* DATA *
=-=-=

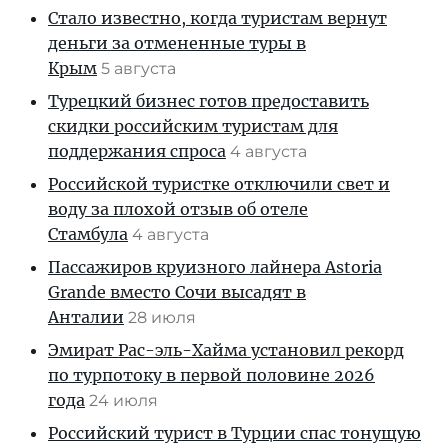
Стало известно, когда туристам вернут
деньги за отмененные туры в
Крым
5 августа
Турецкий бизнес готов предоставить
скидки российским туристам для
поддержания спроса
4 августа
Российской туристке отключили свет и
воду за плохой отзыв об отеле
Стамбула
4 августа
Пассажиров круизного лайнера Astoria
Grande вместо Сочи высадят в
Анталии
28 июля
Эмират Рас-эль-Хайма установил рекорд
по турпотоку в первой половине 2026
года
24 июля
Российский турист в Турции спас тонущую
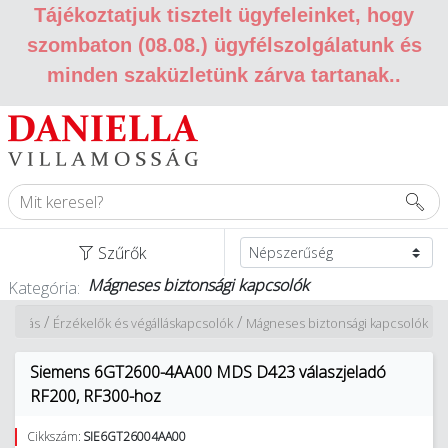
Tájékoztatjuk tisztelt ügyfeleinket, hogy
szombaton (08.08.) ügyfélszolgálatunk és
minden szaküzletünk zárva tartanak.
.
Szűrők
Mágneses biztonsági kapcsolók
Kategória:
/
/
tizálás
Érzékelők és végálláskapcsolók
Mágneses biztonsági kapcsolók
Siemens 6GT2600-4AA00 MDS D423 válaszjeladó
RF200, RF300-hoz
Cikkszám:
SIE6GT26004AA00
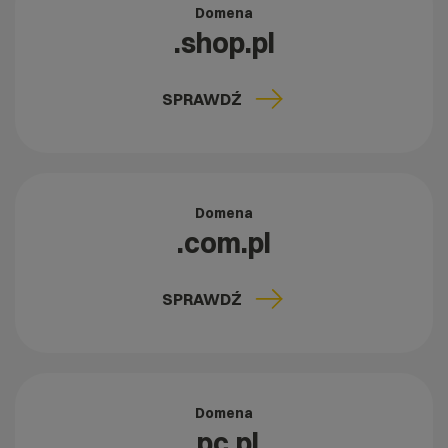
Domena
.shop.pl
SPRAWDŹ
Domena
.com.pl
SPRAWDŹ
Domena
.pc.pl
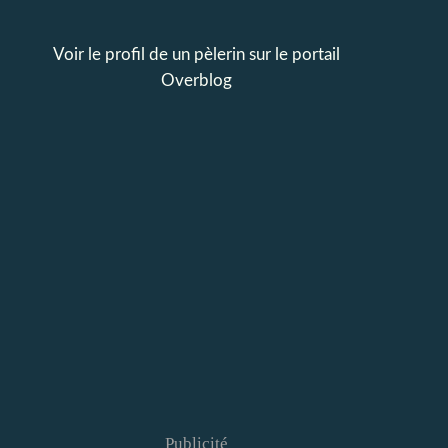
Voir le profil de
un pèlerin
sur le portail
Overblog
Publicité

=-=-=

* DIRECTIONS FOR THIS TASK *
An exact copy of the data is required, with the pictures excluded.

* RESPONSE TO THE EXERCISE *
Стало известно, когда туристам вернут
деньги за отмененные туры в
Крым
5 августа
Турецкий бизнес готов предоставить
скидки российским туристам для
поддержания спроса
4 августа
Российской туристке отключили свет и
воду за плохой отзыв об отеле
Стамбула
4 августа
Пассажиров круизного лайнера Astoria
Grande вместо Сочи высадят в
Анталии
28 июля
Эмират Рас-эль-Хайма установил рекорд
по турпотоку в первой половине 2026
года
24 июля
Российский турист в Турции спас тонущую
Tájékoztatjuk tisztelt ügyfeleinket, hogy
szombaton (08.08.) ügyfélszolgálatunk és
minden szaküzletünk zárva tartanak.
.
Szűrők
Mágneses biztonsági kapcsolók
Kategória:
/
/
tizálás
Érzékelők és végálláskapcsolók
Mágneses biztonsági kapcsolók
Siemens 6GT2600-4AA00 MDS D423 válaszjeladó
RF200, RF300-hoz
Cikkszám:
SIE6GT26004AA00
Domena
.shop.pl
SPRAWDŹ
Domena
.com.pl
SPRAWDŹ
Domena
.pc.pl
Voir le profil de
un pèlerin
sur le portail
Overblog
Publicité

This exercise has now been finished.